The past decade with its commodity supercycle and growing
environmental concerns has revived fears that some combination of
resource scarcity and environmental degradation will or has increased
the likelihood of military conflict. Thomas Friedman in the New York Times
argues that the current flood of refugees into Europe reflects three
big factors, one of which is Mother Nature, including climate change,
loss of biodiversity and population growth.
Timothy Snyder’s new book on
World War II, the Holocaust and related tragedies, in part argues that
the desire for resources motivated Hitler’s aggression. The peak oil believers certainly seized on the notion that scarcity of petroleum would lead to greater conflict, and books like Resource Wars promoted
the idea. Most tellingly, many still believe we invaded Iraq in 2003 to
get oil, even though we had oil before the war, we haven’t gotten any
Iraqi oil after the war, and we still have all the oil we need. And then
some.
To a degree, this harks back to the Realist school of International
Relations, with its Hobbesian view that sees war as driven, to be
colloquial, by hormones and stuff.
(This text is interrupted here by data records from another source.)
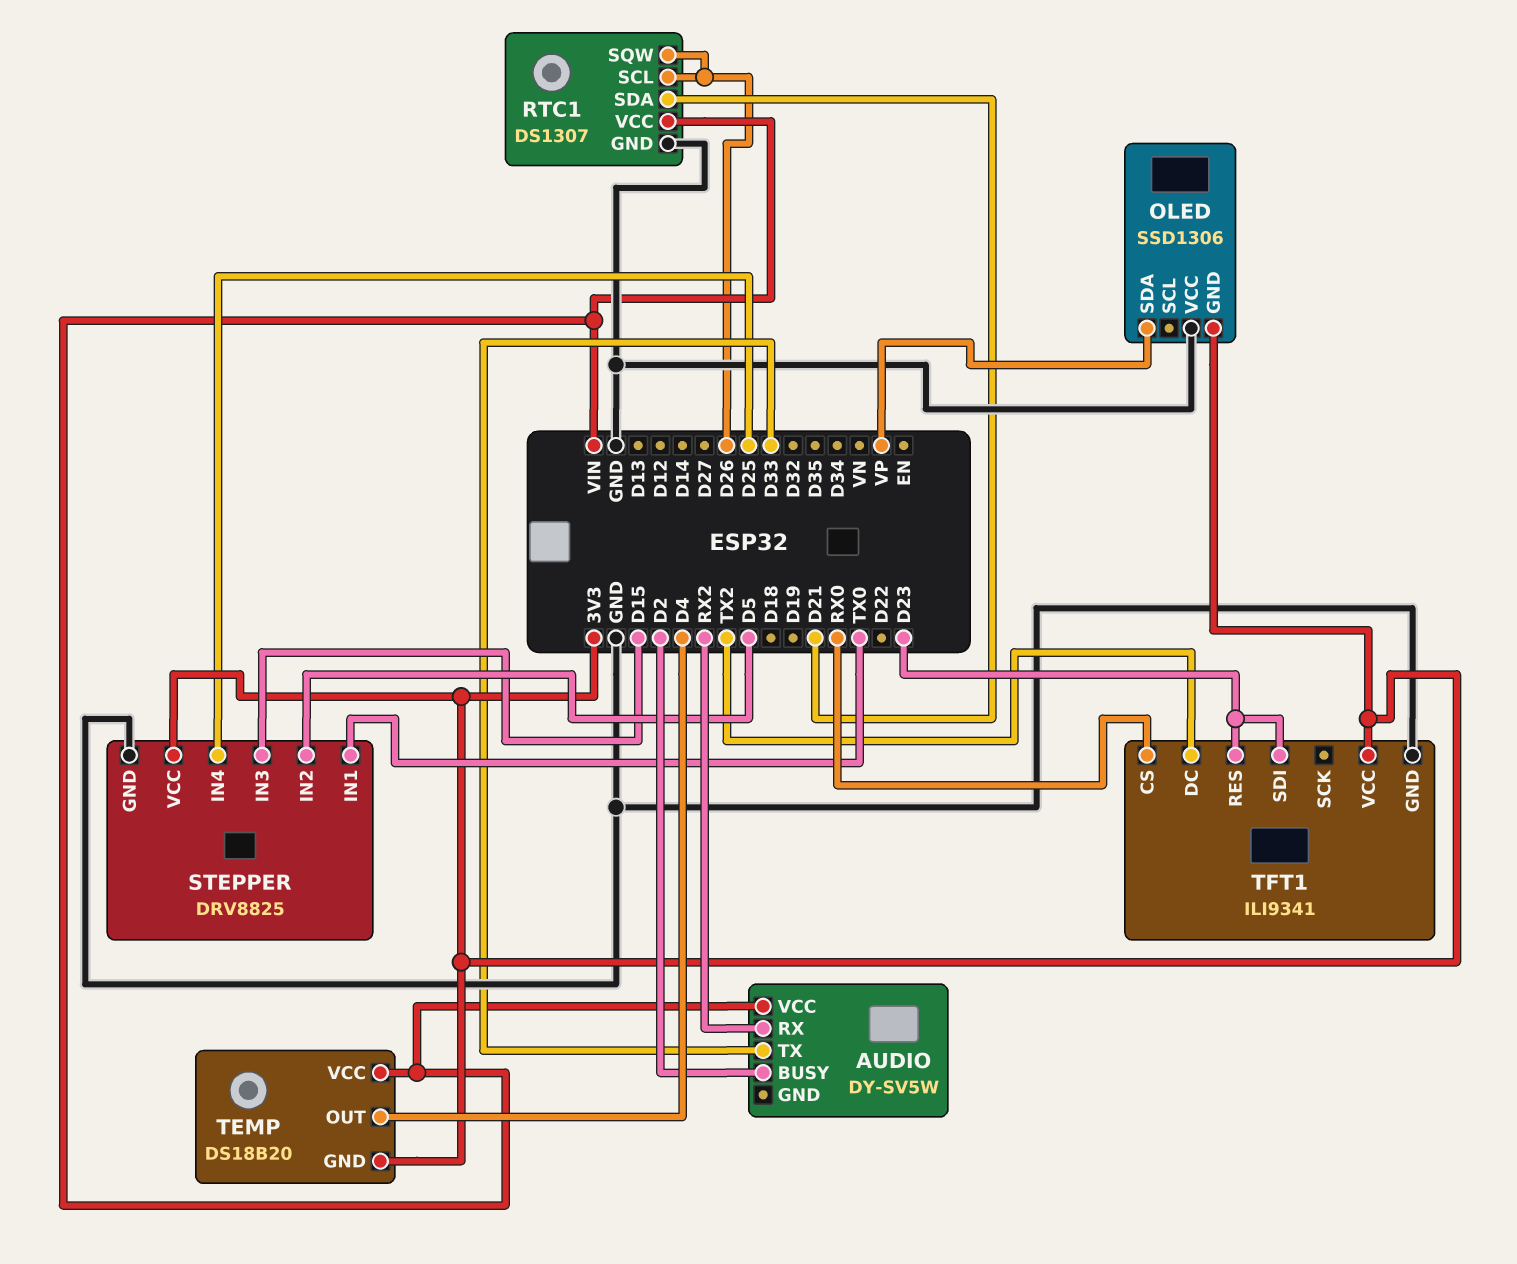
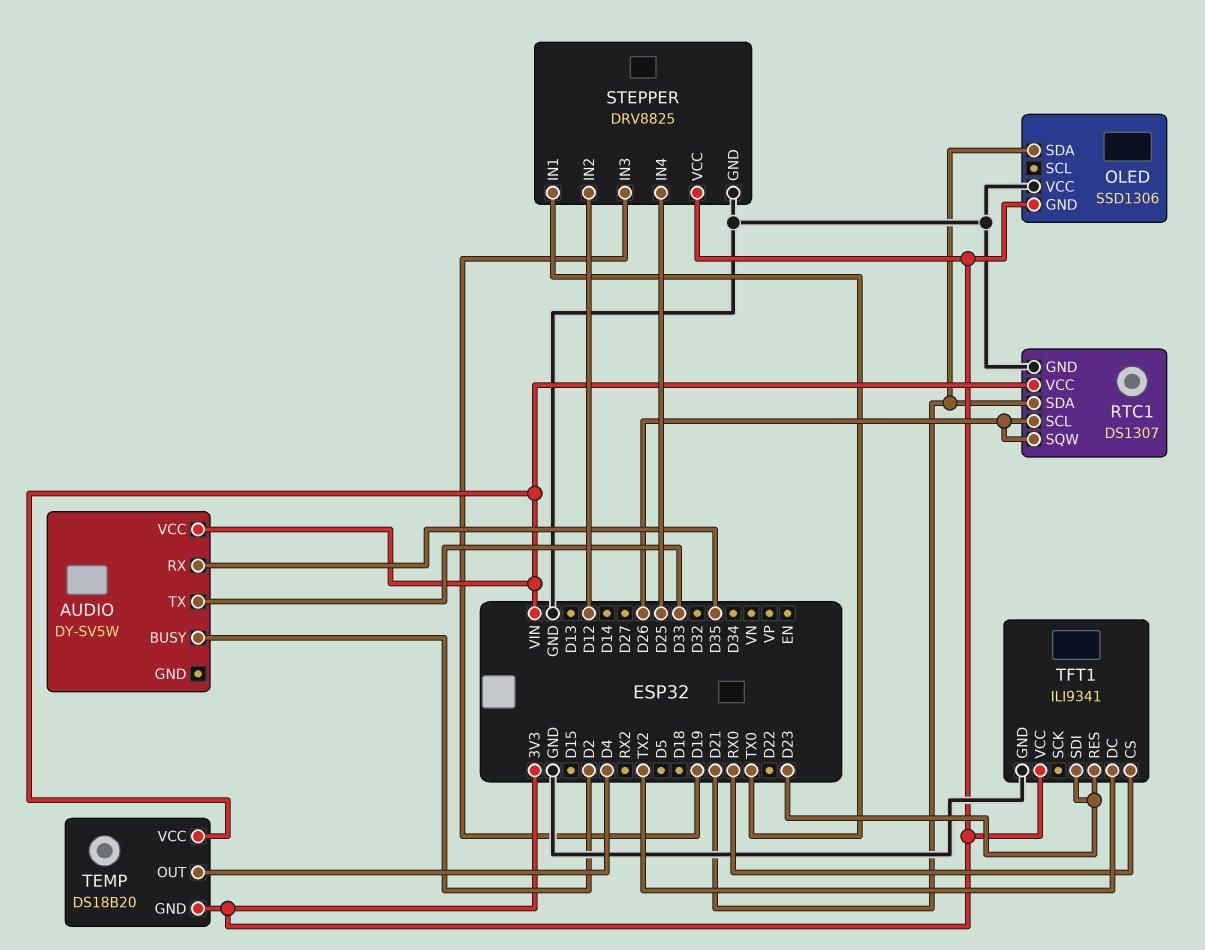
AUDIO pin RX: RX2 -> D35
OLED pin SDA: VP -> D21
STEPPER pin IN2: D5 -> D12
STEPPER pin IN3: D15 -> D19

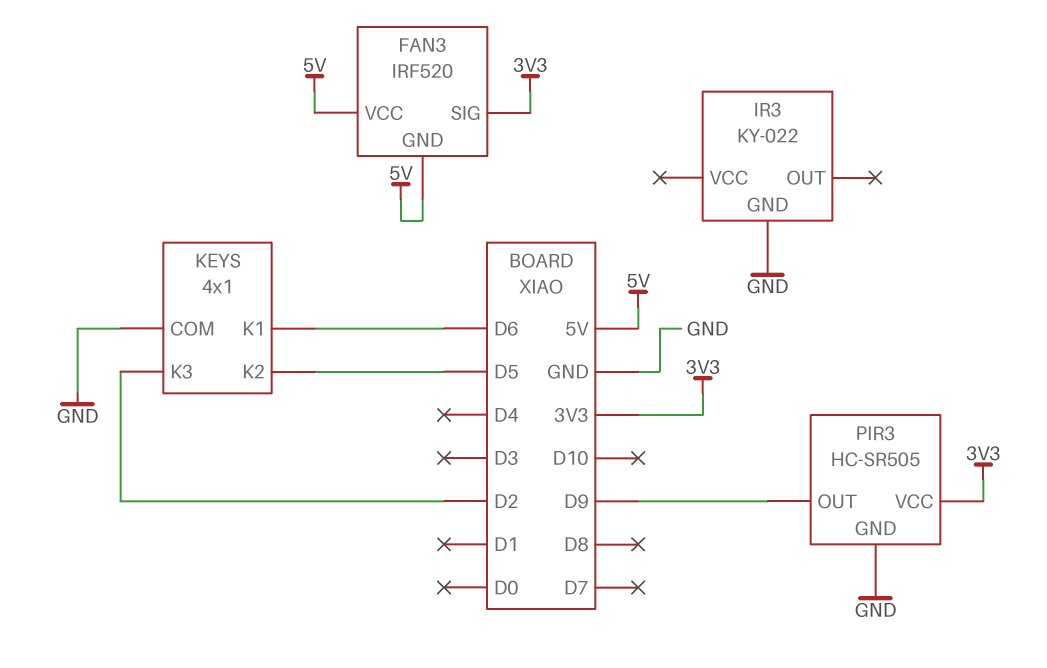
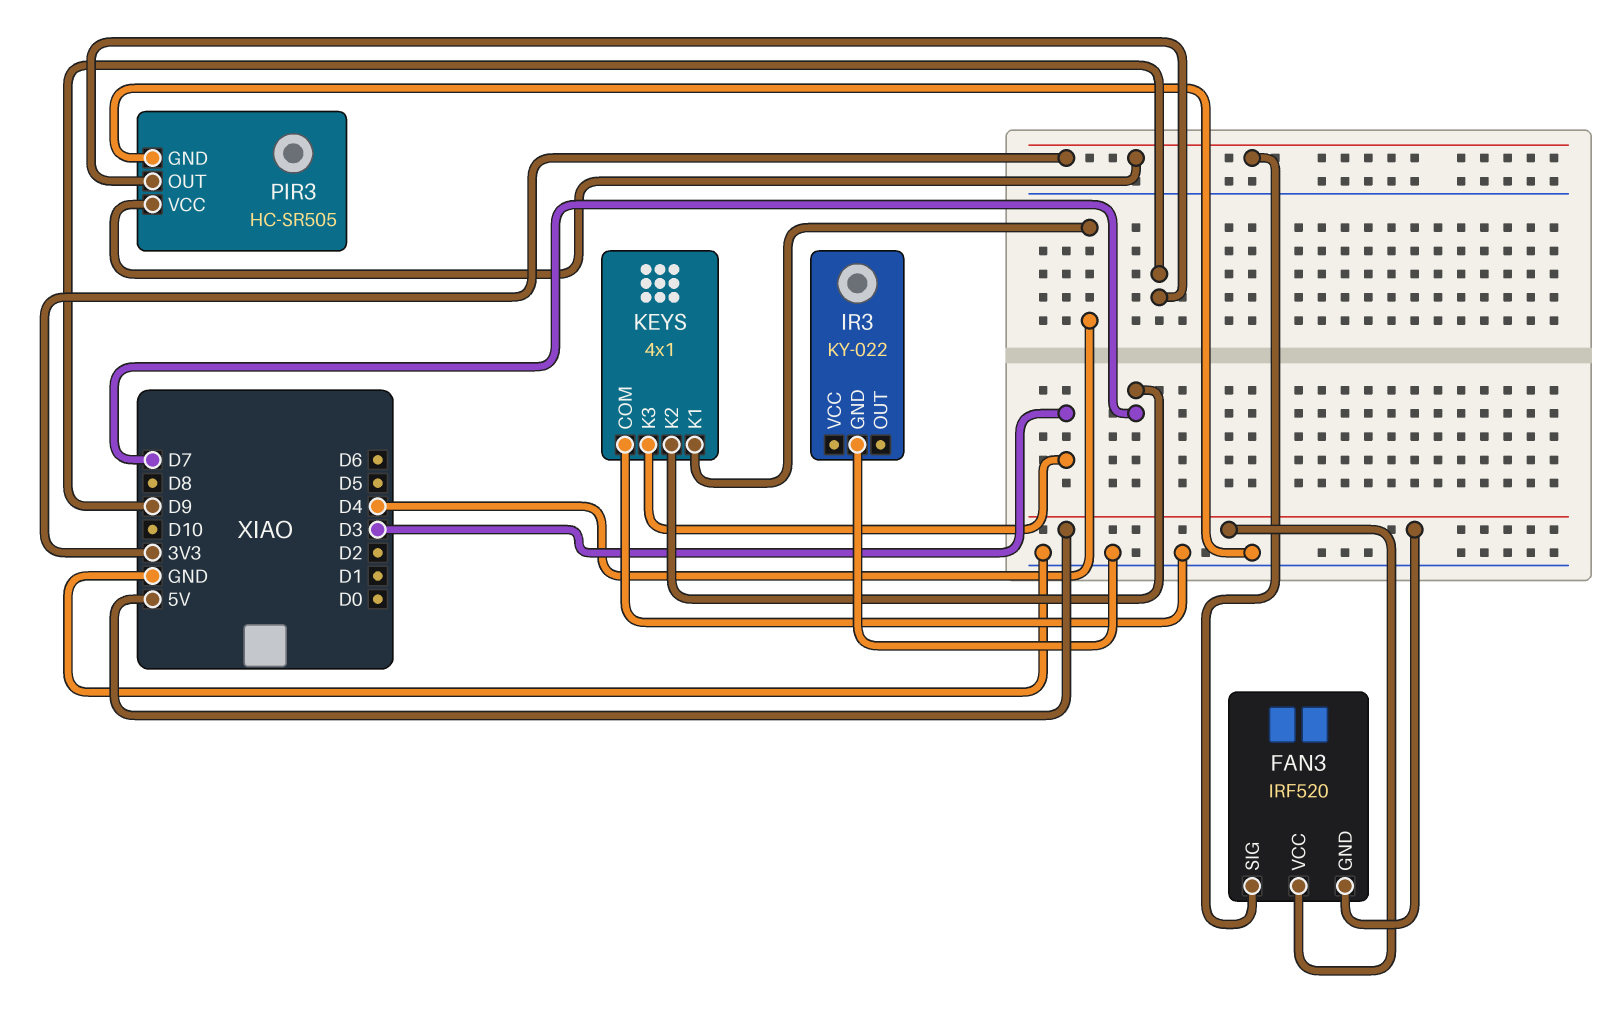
KEYS pin K1: D6 -> D4
KEYS pin K2: D5 -> D7
KEYS pin K3: D2 -> D3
Men have a tendency for aggression to
uphold their honor (the polite way of putting it), and they want
things, which they intend to get by taking them from others.
Thus you have both Germans and Japanese militaries in World War II
driving for oil fields in their respective regions or more generally,
Hitler’s desire for Lebensraum, or “living space”. The great colonial
expansion of the late 19th century by European countries was
seen in part as a search for raw materials to feed home industries,
although the search for markets was probably more often a greater
impulse. Of course, a neo-Malthusian worldview isn’t required for
aggression. The earlier recorded international aggression that I know of
was an Egyptian invasion of Nubia seeking women and cattle roughly
4,500 years ago. Both of those were renewable resources and apparently
not scarce, but simply valuable.
There is, of course, a huge fallacy behind all this, namely that
military action is a) necessary to acquire resources and b) a
cost-effective approach to doing so. Postwar Germany is proof of this;
its energy and oil needs have expanded greatly, but they have had no
trouble acquiring supplies. In the case of Germany and Japan during
World War II, the extent to which military action was necessitated to
acquire resources was the result of their military aggression.
Unfortunately, foreign policy is driven by perceptions, which can
easily be at odds with reality. Remarks like “Hitler needed the natural
resources, manpower and living space of the Soviet Union to secure
Germany’s position as a world power.” are odd, since postwar Germany has
become a global power (ask Greece) without military efforts or even the
diplomatic efforts that countries like France have expended to gain
“access” to oil supplies.
Neo-Malthusian views remain popular in many governments, and certainly
academia, despite the failure of both the Limits to Growth model and the
peak oil theories. Chinese claims on the South China Sea may not be
primarily the result of presumed petroleum and marine resources, but
they probably play a role. But resource economists should strive to
educate governments as to the value of trade over conflict in promoting
not just the acquisition of raw materials but power more generally.